Источник: «В Тени самого себя» (изд. 3-е; — MELPET PRODUCTIONS MELBOURNE AUSTRALIA; 2001). На фото стоят (справа-налево): Инна Генс (киновед), Василий Катанян (режиссер), Джон Мандельберг (австралийский режиссер и продюсер), Мадлен Абоян (продюсер, Леннаучфильм), Николай Шерман (оператор, ACS); сидит за столом: Галина Дмитриевна (мать В. В. Катаняна). Фотография сделана во время визита Н. И. Шермана в Москву в 1990 году. Фото предоставлено автором.
МОСКВА
В последний раз я приехал в Москву в августе 1979 года за получением выездной визы. Закончив дела, долго ходил по улицам, пытаясь запомнить их вид, сидел на скамейке на каком-то бульваре, прошёлся по Красной площади, а затем долго говорил по телефону, прощаясь с друзьями и знакомыми.
Их реакция была разной — кто-то сухо желал счастливого пути, кто-то искренне радовался моему освобождению из "этого болота", а кто-то, как Мила Лазарева — кинорежиссёр, дочь министра культуры Молдавии, говорила о том, что я совершаю страшную и непоправимую ошибку. Виктор Кирнарский режиссёр, с которым мы сняли фильм «Рембрандт. Офорты», говорил то же самое. Его жена — внучка Сергея Лазо — высказалась ещё резче.
Для большинства я был предателем родины и врагом народа. Помнят ли они мой прощальный звонок? Я помню.
Спустя одиннадцать лет Москва выглядела неузнаваемо запущенной — серая, грязная. Жара превратила и без того нечистый воздух в ядовитый газ. Хотелось пить, и я, по старой привычке, оглянулся вокруг в поиске автоматов с газированной водой, но их нигде не было.
На улице было много людей вся та же серая мрачная масса, которую я оставил десятилетие назад, но в отличие от того времени, масса была говорящей и говорящей довольно громко. Это были бесконечные жалобы: на Горбачёва, на евреев, на Сталина.
У входа в подземный переход у здания Центрального телеграфа на улице Горького (Тверской) сидела нищенка с протянутой рукой и просила милостыню. В двух шагах от неё какой-то лохматый человек продавал плохие чёрно-белые фотографии обнажённых девиц.
Через четверть часа я должен был встретиться с двоюродной сестрой Ирой, работавшей неподалёку в Столешниковом переулке. Купив розы в киоске напротив МХАТ, дорогие и не очень свежие, завёрнутые в грубую жёлтую бумагу, я храбро зашагал на первую встречу с моей прошлой жизнью.
+--
— Порядок выполнения —
Ответьте по исходному тексту:
1. В каком месяце и году автор в последний раз приехал в Москву за выездной визой?
2. Какой фильм автор снял вместе с Виктором Кирнарским?
3. В каком переулке работала двоюродная сестра Ира?
Опирайтесь исключительно на исходный текст.
+--
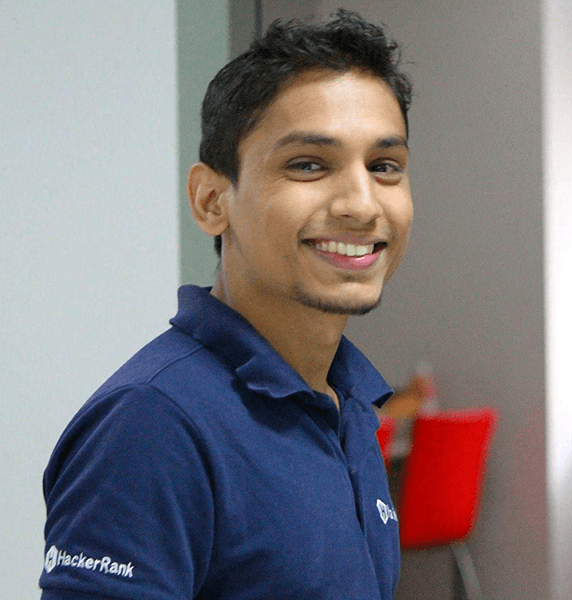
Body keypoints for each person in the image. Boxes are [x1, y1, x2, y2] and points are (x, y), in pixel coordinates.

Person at [40, 9, 414, 599]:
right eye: (308, 164)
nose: (362, 205)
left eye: (384, 167)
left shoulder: (346, 404)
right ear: (211, 200)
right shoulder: (153, 423)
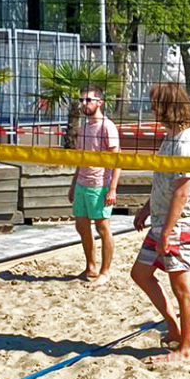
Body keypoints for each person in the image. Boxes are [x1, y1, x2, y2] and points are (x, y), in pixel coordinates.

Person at [132, 82, 190, 363]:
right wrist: (147, 208)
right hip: (163, 220)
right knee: (140, 273)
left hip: (180, 223)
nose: (151, 108)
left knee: (182, 286)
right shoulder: (170, 137)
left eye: (155, 104)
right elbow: (165, 182)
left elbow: (183, 192)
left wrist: (168, 231)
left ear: (168, 107)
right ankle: (173, 326)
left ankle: (184, 349)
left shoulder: (186, 142)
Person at [74, 84, 121, 287]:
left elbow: (117, 160)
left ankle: (105, 271)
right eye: (81, 100)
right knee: (81, 226)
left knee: (103, 227)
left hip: (99, 185)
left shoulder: (107, 126)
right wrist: (73, 184)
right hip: (82, 184)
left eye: (88, 100)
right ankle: (90, 266)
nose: (84, 103)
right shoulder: (84, 127)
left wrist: (112, 188)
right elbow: (81, 159)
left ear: (99, 102)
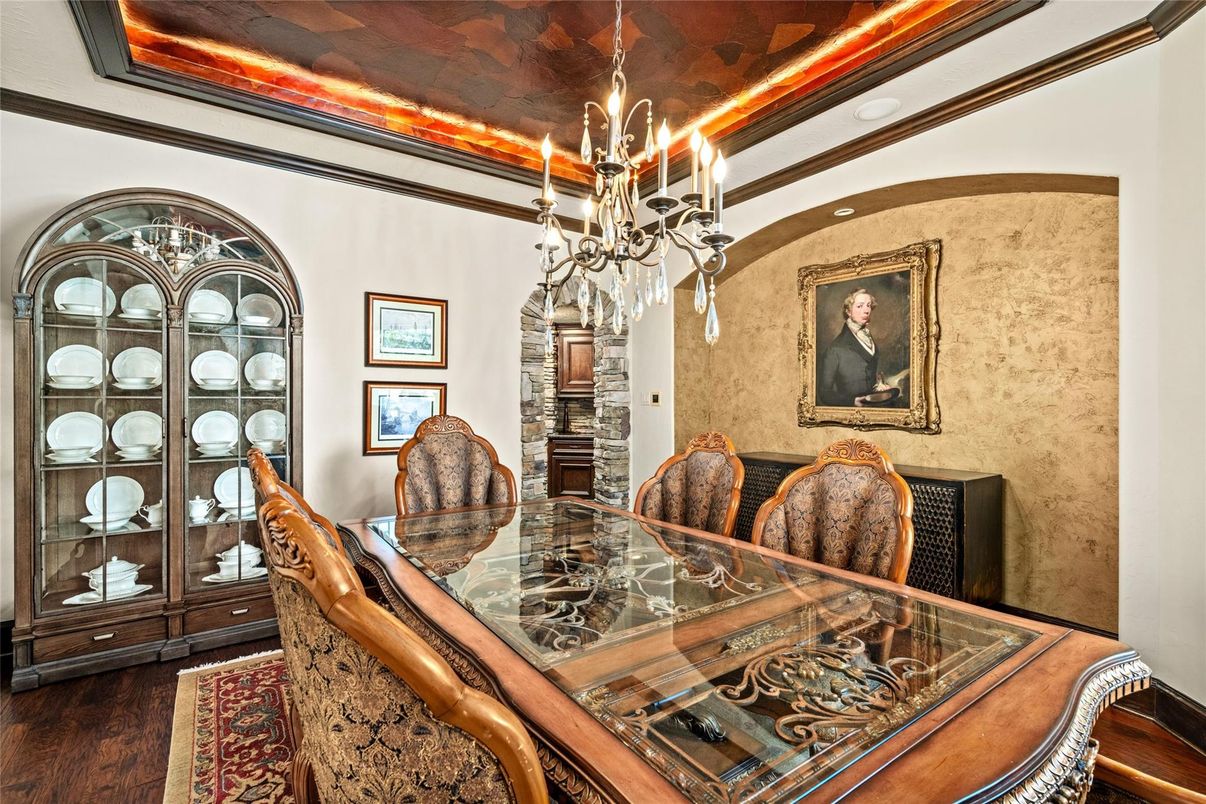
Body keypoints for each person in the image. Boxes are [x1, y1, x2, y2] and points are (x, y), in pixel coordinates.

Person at [817, 288, 897, 407]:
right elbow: (824, 393)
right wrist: (851, 402)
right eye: (860, 306)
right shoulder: (835, 349)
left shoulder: (868, 337)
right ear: (849, 311)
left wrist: (879, 386)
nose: (866, 311)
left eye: (868, 305)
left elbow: (870, 374)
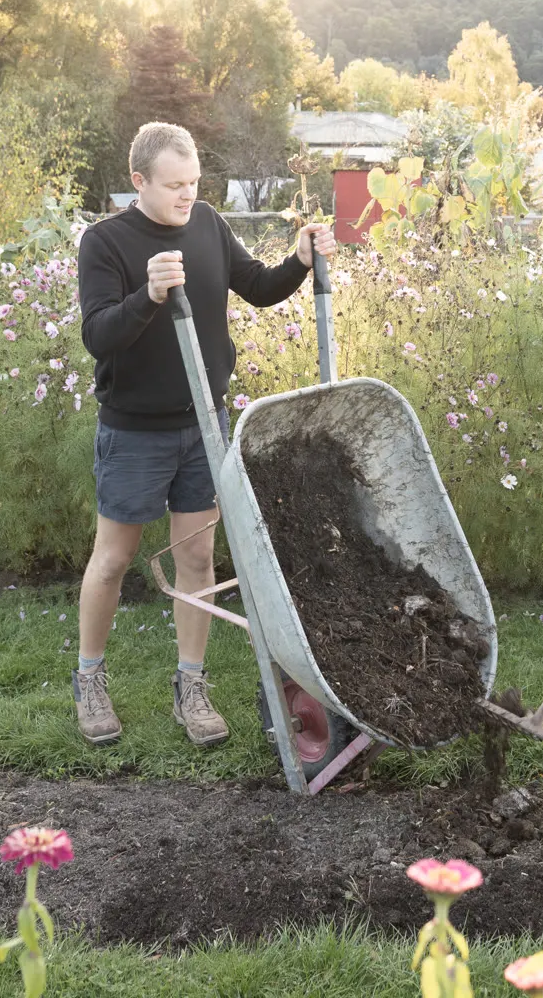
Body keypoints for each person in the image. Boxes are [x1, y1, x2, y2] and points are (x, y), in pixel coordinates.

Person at [74, 121, 336, 748]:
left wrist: (298, 261)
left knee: (197, 558)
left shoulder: (209, 224)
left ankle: (190, 684)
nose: (186, 196)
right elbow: (98, 335)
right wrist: (150, 294)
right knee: (114, 558)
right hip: (135, 432)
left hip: (205, 424)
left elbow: (258, 288)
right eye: (173, 186)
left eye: (193, 183)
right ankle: (89, 678)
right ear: (139, 182)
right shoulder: (105, 242)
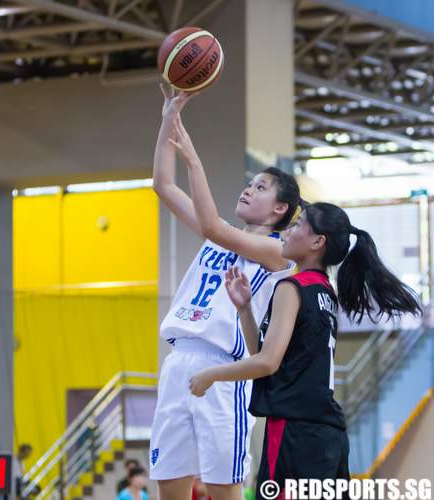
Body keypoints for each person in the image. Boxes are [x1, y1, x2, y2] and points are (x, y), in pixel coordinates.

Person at [189, 203, 421, 499]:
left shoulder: (291, 287)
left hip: (295, 433)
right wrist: (245, 309)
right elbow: (263, 353)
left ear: (317, 242)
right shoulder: (326, 291)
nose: (287, 231)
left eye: (297, 225)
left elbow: (267, 363)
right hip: (327, 434)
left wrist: (210, 375)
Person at [150, 85, 301, 500]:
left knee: (224, 491)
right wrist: (169, 118)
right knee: (171, 488)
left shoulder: (277, 251)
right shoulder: (220, 239)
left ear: (279, 210)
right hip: (179, 362)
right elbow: (163, 185)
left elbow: (214, 224)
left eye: (261, 187)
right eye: (250, 183)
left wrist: (193, 156)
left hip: (226, 371)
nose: (248, 189)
+--
— Ответ —
1. В августе 1979 года.
2. «Рембрандт. Офорты».
3. В Столешниковом переулке.